▸ **Exercise**: What's wanted here is the full listing below, repeated exactly, with no images in it.

▸ **Dataset content**:
------------------------------------------------

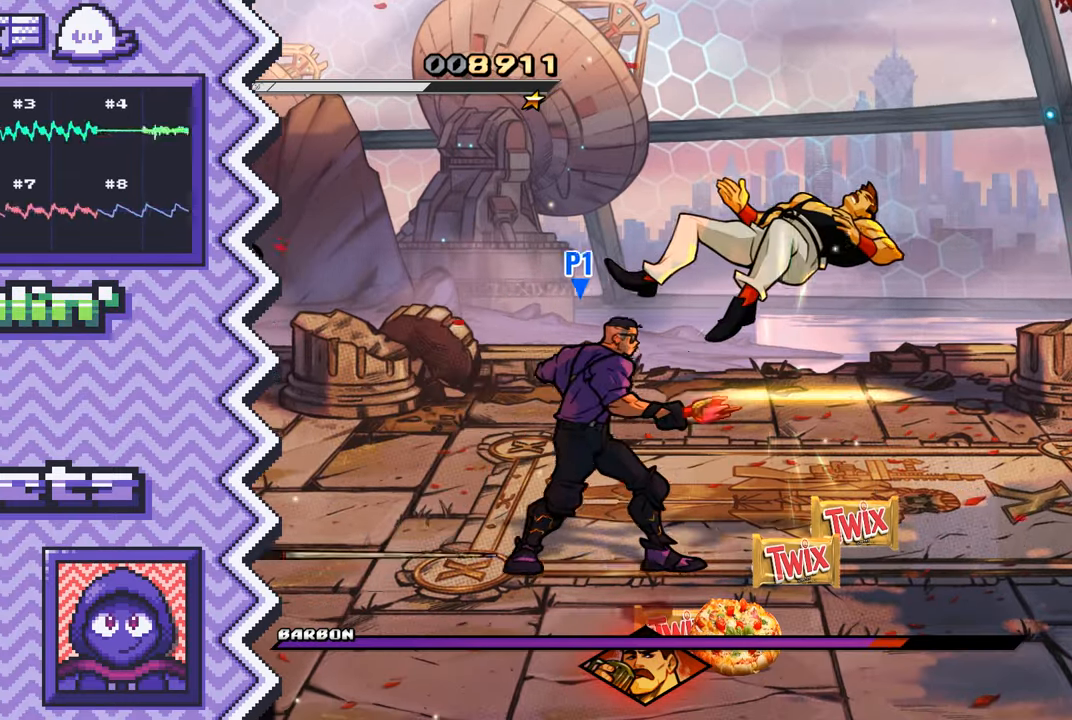
{"buttons": ["Y"], "events": [[83, "A", "up"], [217, "B", "down"], [333, "B", "up"], [450, "Y", "down"]]}
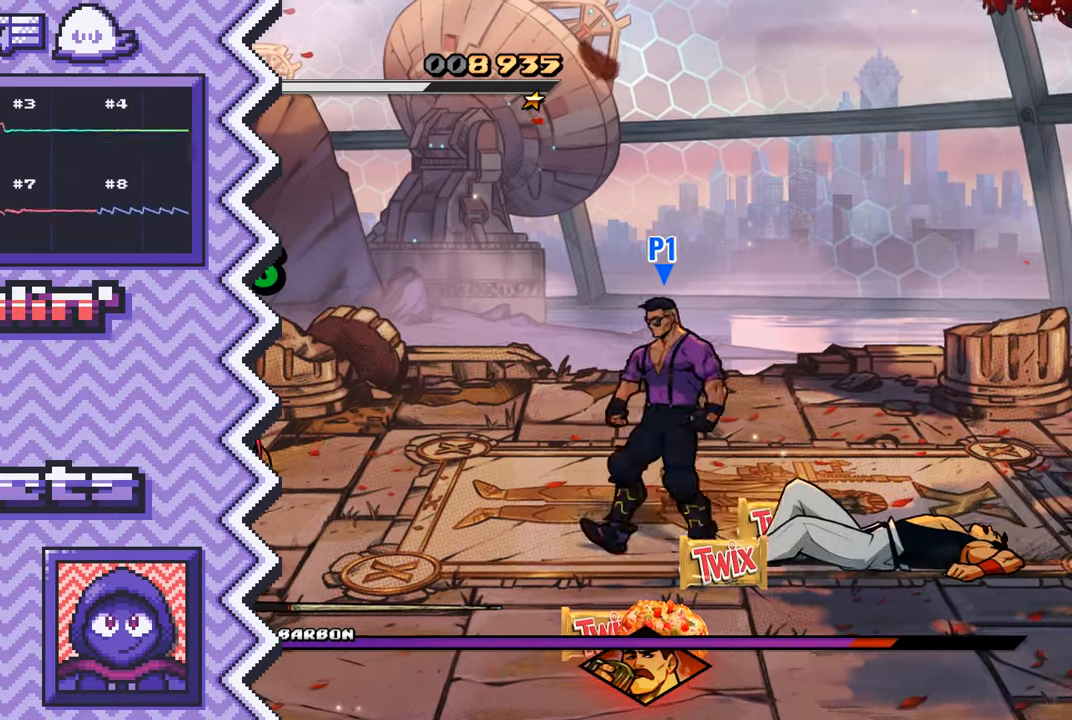
{"buttons": ["A"], "events": [[67, "Y", "up"], [184, "X", "down"], [317, "X", "up"], [434, "A", "down"]]}
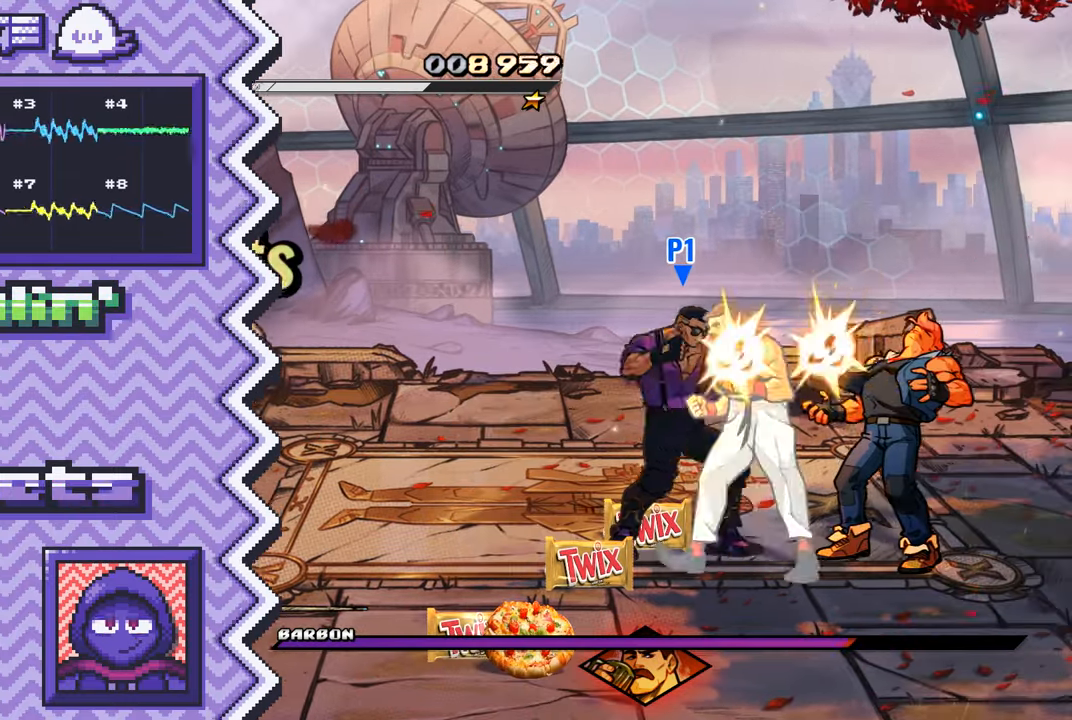
{"buttons": ["Y"], "events": [[50, "A", "up"], [166, "B", "down"], [283, "B", "up"], [417, "Y", "down"]]}
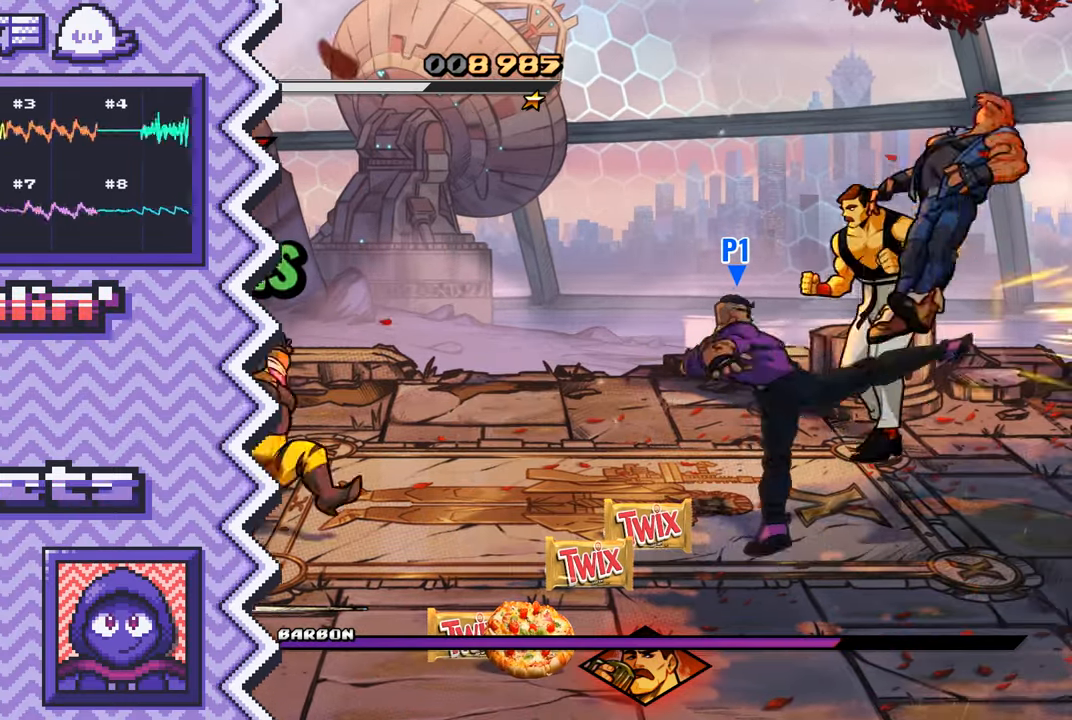
{"buttons": ["A"], "events": [[33, "Y", "up"], [150, "X", "down"], [267, "X", "up"], [384, "A", "down"]]}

------------------------------------------------

▸ **Result of the task**:
{"buttons": ["Y"], "events": [[83, "A", "up"], [217, "B", "down"], [333, "B", "up"], [450, "Y", "down"]]}
{"buttons": ["A"], "events": [[67, "Y", "up"], [184, "X", "down"], [317, "X", "up"], [434, "A", "down"]]}
{"buttons": ["Y"], "events": [[50, "A", "up"], [166, "B", "down"], [283, "B", "up"], [417, "Y", "down"]]}
{"buttons": ["A"], "events": [[33, "Y", "up"], [150, "X", "down"], [267, "X", "up"], [384, "A", "down"]]}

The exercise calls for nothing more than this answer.